Finely chop the greens (may use food processor). Place the chopped greens
in a pot, set on high heat and frequently stir the greens until all excess
water has evaporated. Add two table spoons of cooking oil and continually
stir fry the greens until they turn brownish. (This should take about 15
min.) Take the pot off heat and put it aside. During the stir fry process,
you may add a bit more oil if needed. When finished, the greens resemble
dried ones with no water remaining in the pot.
>In another pot, add about one table spoon of cooking oil and the chopped
onions and stir fry until they turn a golden brown color. Add the meat,
stir fry for a few minutes, add salt, pepper and turmeric and let the meat
fry with the onions for a few minutes. At this point drain the beans and
add them to the mixture. Turn the heat setting to medium.
>Next poke a hole in each of the dried lemons and add them to the mixture
(or add the powdered kind). Add two cups of water, place the lid on the pot
and let it boil for another 15 minutes.
>Add the fried greens into the mixture, turn the heat setting to medium-low
and let it cook. The cooking time required from this point on is about an
hour. When the meat is tender and separates easily with a fork, the stew is
ready. This stew is served over white basmati rice.
>If you like the sour taste, you may add a table spoon of lemon juice
towards the end of cooking.
>When stir frying, its imperative to constantly stir the greens. Otherwise,
they quickly form a crust and burn. If they look watery stir fry them a bit
longer. If your stew ends up having a bitter taste, you more than likely
burned the greens. If it smells like henna, you added too much spinach. You
can't recover from these two mishaps. If the greens and the meat seem to go
in separate directions, you've undercooked it. Put in back on medium heat
and let some of the excess water evaporate.
>Khoresht-e Ghormeh Sabzi (Mixed Herb Stew)

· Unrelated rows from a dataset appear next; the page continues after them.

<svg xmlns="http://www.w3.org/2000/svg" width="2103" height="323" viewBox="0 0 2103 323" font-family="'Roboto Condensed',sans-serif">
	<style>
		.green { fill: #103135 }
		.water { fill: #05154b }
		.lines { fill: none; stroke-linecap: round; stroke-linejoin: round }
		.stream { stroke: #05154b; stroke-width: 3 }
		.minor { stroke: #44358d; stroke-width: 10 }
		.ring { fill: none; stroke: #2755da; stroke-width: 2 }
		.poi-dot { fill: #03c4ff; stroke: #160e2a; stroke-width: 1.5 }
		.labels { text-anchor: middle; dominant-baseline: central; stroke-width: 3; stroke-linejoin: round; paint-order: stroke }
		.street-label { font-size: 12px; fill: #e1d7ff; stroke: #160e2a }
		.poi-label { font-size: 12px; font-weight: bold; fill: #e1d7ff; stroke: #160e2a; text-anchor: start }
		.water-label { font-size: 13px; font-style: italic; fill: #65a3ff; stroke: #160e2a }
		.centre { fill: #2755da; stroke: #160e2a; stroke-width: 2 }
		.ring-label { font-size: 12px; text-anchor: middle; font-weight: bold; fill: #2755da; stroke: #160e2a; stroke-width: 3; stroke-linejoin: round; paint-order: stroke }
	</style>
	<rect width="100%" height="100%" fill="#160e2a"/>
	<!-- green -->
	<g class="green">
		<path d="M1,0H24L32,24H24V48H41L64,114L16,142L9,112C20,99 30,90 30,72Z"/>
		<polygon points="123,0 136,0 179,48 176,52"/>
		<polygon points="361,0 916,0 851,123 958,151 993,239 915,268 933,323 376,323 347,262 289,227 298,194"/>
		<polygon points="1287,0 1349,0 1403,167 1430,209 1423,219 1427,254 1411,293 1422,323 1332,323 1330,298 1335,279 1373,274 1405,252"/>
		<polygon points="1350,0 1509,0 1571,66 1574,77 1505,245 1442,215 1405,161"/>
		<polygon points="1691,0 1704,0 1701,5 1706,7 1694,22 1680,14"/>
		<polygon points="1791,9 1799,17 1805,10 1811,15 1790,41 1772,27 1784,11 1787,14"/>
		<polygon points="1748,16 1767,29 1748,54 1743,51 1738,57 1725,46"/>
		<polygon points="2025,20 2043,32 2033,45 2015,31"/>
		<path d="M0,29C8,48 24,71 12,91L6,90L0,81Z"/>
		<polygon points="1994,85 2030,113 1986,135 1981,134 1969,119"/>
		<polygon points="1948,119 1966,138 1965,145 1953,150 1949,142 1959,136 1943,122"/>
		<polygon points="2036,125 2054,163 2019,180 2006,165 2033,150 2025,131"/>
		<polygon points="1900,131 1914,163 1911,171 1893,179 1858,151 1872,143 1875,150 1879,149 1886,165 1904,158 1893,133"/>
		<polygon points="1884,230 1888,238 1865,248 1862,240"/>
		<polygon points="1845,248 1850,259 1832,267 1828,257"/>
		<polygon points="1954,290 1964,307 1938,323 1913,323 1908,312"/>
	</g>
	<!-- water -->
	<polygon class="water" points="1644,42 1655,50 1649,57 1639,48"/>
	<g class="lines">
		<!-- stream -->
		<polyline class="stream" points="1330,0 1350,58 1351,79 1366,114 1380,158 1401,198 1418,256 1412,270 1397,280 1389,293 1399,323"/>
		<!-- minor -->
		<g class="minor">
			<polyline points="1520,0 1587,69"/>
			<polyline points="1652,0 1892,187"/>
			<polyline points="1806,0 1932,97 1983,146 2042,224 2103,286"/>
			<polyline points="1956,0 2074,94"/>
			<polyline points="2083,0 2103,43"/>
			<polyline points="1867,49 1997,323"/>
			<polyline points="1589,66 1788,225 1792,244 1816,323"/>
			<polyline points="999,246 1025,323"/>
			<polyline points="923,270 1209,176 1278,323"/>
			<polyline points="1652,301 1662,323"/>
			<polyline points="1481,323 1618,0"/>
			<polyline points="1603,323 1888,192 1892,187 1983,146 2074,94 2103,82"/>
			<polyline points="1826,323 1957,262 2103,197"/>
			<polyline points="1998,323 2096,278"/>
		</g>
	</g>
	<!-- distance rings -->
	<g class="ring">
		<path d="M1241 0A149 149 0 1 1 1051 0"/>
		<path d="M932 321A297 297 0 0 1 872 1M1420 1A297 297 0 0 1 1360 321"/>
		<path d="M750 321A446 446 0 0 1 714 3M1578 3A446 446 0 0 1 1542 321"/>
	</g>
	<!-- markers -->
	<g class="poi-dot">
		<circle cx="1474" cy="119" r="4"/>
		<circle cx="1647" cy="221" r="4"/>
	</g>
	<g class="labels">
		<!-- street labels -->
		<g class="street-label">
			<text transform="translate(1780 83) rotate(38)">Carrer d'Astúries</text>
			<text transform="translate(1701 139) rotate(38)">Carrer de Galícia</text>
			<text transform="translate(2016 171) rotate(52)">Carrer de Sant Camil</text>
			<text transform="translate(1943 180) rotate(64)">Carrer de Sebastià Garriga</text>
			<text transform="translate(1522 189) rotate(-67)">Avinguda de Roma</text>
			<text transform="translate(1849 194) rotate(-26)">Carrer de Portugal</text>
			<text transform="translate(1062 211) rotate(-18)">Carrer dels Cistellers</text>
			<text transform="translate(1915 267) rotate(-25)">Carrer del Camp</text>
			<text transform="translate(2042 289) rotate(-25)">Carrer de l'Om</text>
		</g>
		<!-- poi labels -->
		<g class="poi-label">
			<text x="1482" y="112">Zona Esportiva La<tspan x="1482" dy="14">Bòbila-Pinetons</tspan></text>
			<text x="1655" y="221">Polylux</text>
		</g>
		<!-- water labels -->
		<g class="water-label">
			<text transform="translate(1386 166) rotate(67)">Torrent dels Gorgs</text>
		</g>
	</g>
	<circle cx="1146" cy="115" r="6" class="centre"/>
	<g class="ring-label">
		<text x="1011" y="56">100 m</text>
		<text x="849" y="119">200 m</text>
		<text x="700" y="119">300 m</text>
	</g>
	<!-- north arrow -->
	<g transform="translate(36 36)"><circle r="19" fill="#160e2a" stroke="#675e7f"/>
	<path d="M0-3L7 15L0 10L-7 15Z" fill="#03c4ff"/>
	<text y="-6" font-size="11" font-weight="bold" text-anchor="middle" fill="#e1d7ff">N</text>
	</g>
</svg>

>(Recipe Prepared By: Shaida)
> 120g (4 oz) red kidney or black-eyed beans
> 30g (l oz) fresh fenugreek or 2 tablespoons dried
> 150g (5 oz) parsley
> l00 g (4 oz) coriander or parsley
> 180g (6 oz) spring onions or leeks
> 30g (l oz) dill (optional)
> 360g (12 oz) boned leg of lamb
> 1 medium onion
> 2 tablespoons dried lime powder
> 4 whole dried limes
> juice of 2 lemons or 4 if dried limes are not available
>1. If using red kidney beans, leave to soak for several hours, preferably
overnight. Then boil fast for ten minutes, drain and rinse well, Put to
>2. Clean and wash the herbs, removing coarse stems, drain and shake dry.
>3. Fry the herbs (sprinkling in the crushed dried fenugreek leaf if using)
in a little oil over a moderate heat, turning constantly, adding more oil
when necessary until the herbs begin to darken (about 30-40 minutes).
Remove from heat and keep on one side.
>4. Trim and cut the meat into large pieces, 6-7 cm (21/2 in), wash and
leave to soak while you slice and fry the onion until soft and golden. Add
the drained meat and brown well on all sides.
>5. Stir in the herbs. Add the beans, lime powder and enough water to
cover. Cover the pan and simmer gently for an hour.
>6. Pierce the dried limes in several places with a sharp knife and add
along with the dried lime powder and salt.
>7. Simmer gently for a further hour or until the meat and beans are tender
and the whole sauce well blended. Add lemon juice to taste.
>8. Serve warm over white basmati rice.